Sarachchandra was at the Denison University from February 1966 till December 1966. From January 1967 to March 1967, he was at Earlham College Richmond, Indiana. He was supposed to teach and conduct seminars on various subject and expertise he possessed including Buddhism, Hindu Philosophy, Indian Aesthetic Theory, Asian and Sri Lankan folk theatre and especially Indian classical music. The Fulbright-Hays document, to my surprise, refers to ‘demonstration on Sitar’. I wondered how he had brought his Sitar all the way from Sri Lanka. Denisonians must have benefited from his knowledge of aesthetic theories of Bharatha and other commentators. Sarachchandra did not visit Denison empty handed. As this Fulbright document says, for his lectures, he used slides and photos of Sri Lankan theatre and dance dramas, his own sound recordings that he had collected during his own personal visits to various parts of Sri Lanka.
I walked down to my resident hall, thinking how Sarachchandra must have been walking in these Denison trails, before me, talking to students and academics he had met in lecturer theatres, dining halls, and at his residence. I was thinking how the sound of his sitar must have echoed through the Denison theatre spaces, sometimes playing under leafy trees, surrounded by his followers and admirers bringing North Indian Classical music to an unknown world of listeners lived in Granville, Ohio. The Sri Lankan traditional masks he brought to Denison would have been an exotic treasure for Denisonians, slides consisted of ritual practices, dance, dramas, and audio recordings of numerous Sri Lankan rituals and folk songs would have been played and discussed over and over again at lecture theatres here. Now, I realise that I have not started this journey alone. My destiny has brought me here to realize this truth of my ancestral heritage. I remember that Eugenio Barba once said that ‘in my family of professional ethos there are no parents. There is an older brother, Jurek Jerzy Grotowski, Many uncles and relatives […] Ahead of them all, the two grandfathers: Stanislavski and Meyerhold’ (Barba 2003). I began to contemplate how I have lost the connection with my grandfather who has left his wealth behind unnoticed to me and to my siblings.

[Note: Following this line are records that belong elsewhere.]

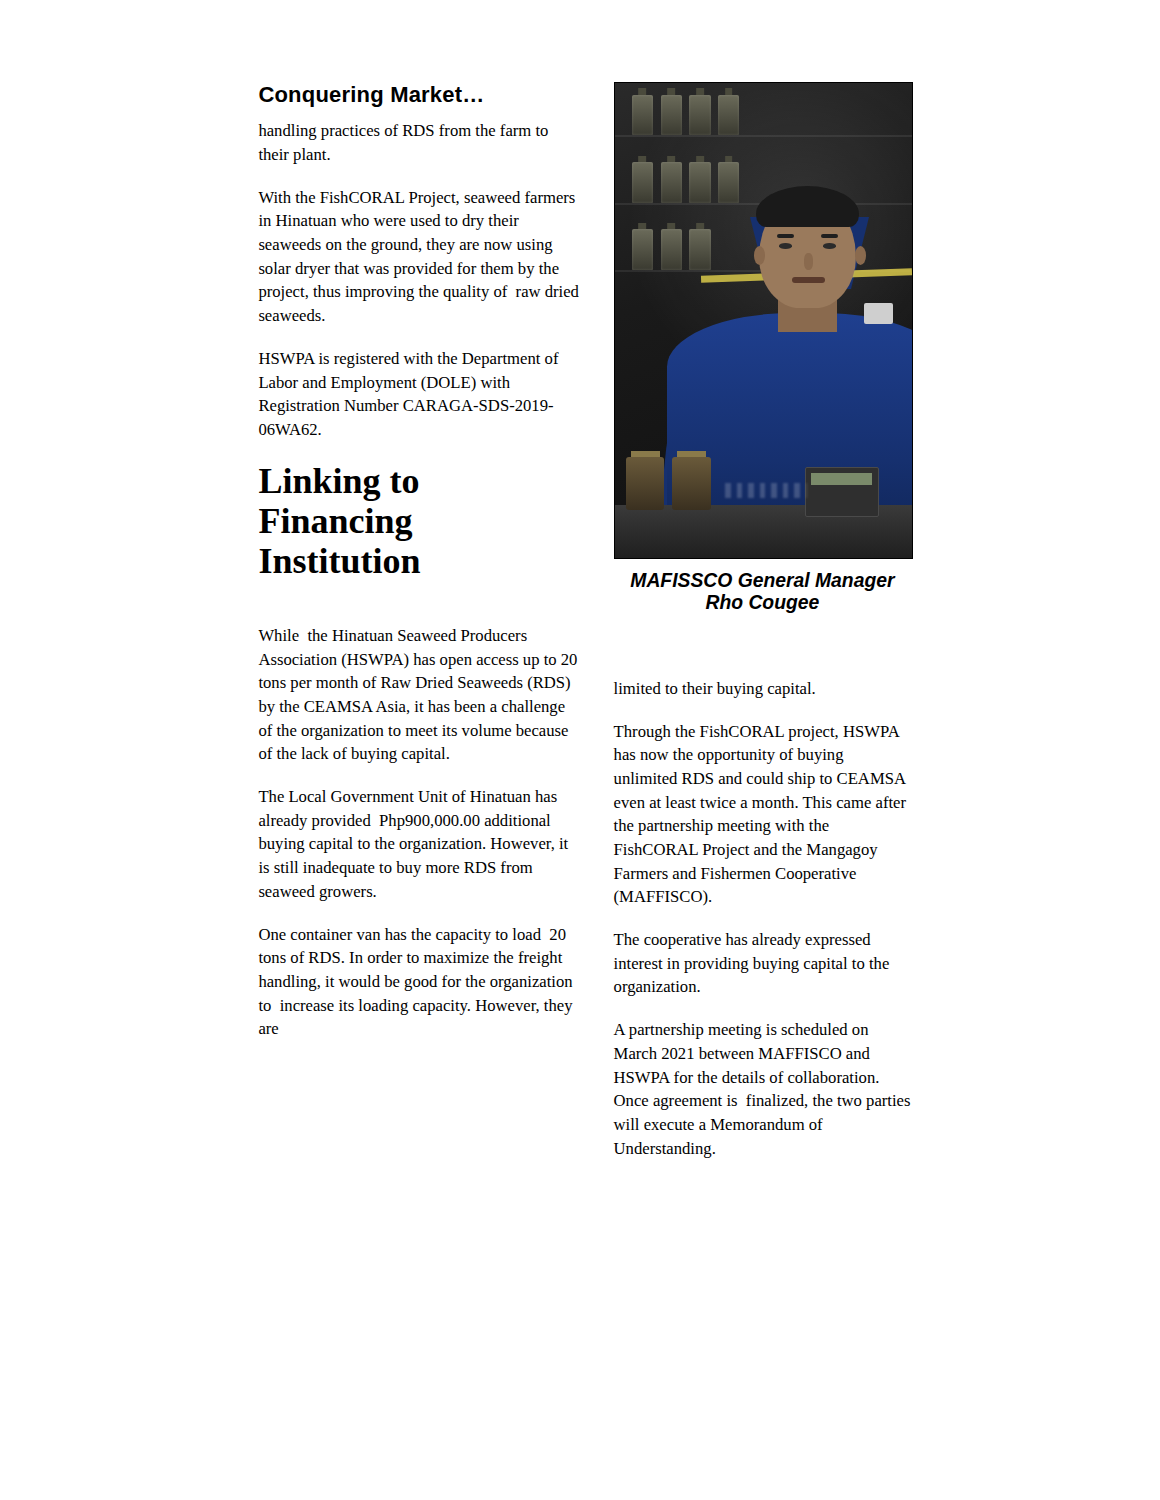Conquering Market…
handling practices of RDS from the farm to their plant.
With the FishCORAL Project, seaweed farmers in Hinatuan who were used to dry their seaweeds on the ground, they are now using solar dryer that was provided for them by the project, thus improving the quality of raw dried seaweeds.
HSWPA is registered with the Department of Labor and Employment (DOLE) with Registration Number CARAGA-SDS-2019-06WA62.
Linking to Financing Institution
MAFISSCO General Manager Rho Cougee
While the Hinatuan Seaweed Producers Association (HSWPA) has open access up to 20 tons per month of Raw Dried Seaweeds (RDS) by the CEAMSA Asia, it has been a challenge of the organization to meet its volume because of the lack of buying capital.
The Local Government Unit of Hinatuan has already provided Php900,000.00 additional buying capital to the organization. However, it is still inadequate to buy more RDS from seaweed growers.
One container van has the capacity to load 20 tons of RDS. In order to maximize the freight handling, it would be good for the organization to increase its loading capacity. However, they are
limited to their buying capital.
Through the FishCORAL project, HSWPA has now the opportunity of buying unlimited RDS and could ship to CEAMSA even at least twice a month. This came after the partnership meeting with the FishCORAL Project and the Mangagoy Farmers and Fishermen Cooperative (MAFFISCO).
The cooperative has already expressed interest in providing buying capital to the organization.
A partnership meeting is scheduled on March 2021 between MAFFISCO and HSWPA for the details of collaboration. Once agreement is finalized, the two parties will execute a Memorandum of Understanding.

We had many workshops, seminars, and discussions not only at Denison. We also went to both Wooster and Kenyon colleges in the same region. It was a two-hour drive to Kenyon, which is similar to Denison; it is also a liberal arts University located in a remote country side. At Kenyon, I delivered a lecture on Sri Lankan film industry with special reference to the third wave of Sri Lankan cinema. The lecture was organized and facilitated by a Sri Lankan scholar working at the Dept. of English, Assistant Prof. Kathleen Fernando. Kathleen resided with her husband, a physicist, in a beautiful country house located in the corner of the 10 acres of the University land. Her husband was a friendly person who loved Sri Lankan cricket and pop music. Kathleen treated us with a Sri Lankan meal, basmati rice and many dishes. We in return entertained them with dancing and singing.
Our final collaborative performance with Denison students was only a few days away. All my colleagues were still rehearsing at the theatre, preparing and doing final refinements to the pieces that we were developing for two weeks. I left a bit early to prepare a Sri Lankan meal for them. My colleagues, Prof. Sandra, Prof. Cheryl, Randy (Prof. Sandra’s husband), who drove me around throughout my stay at Denison, Prof. Ron Abraham, Prof. Lee and Prof. Christopher were to come for dinner that night.
The following morning, a Viber call woke me up. Several terrorist attacks had been carried out in some five-star hotels and prominent churches, killing hundreds of people who were celebrating Easter Sunday in Sri Lanka. Sarachchandra proved that theatre artistes and academics had a difficult world and a challenging journey ahead.
(The author of this paper wishes to pay his gratitude to Emeritus Professor John Cort, Denison University Granville, Ohio USA who provided useful archived material.)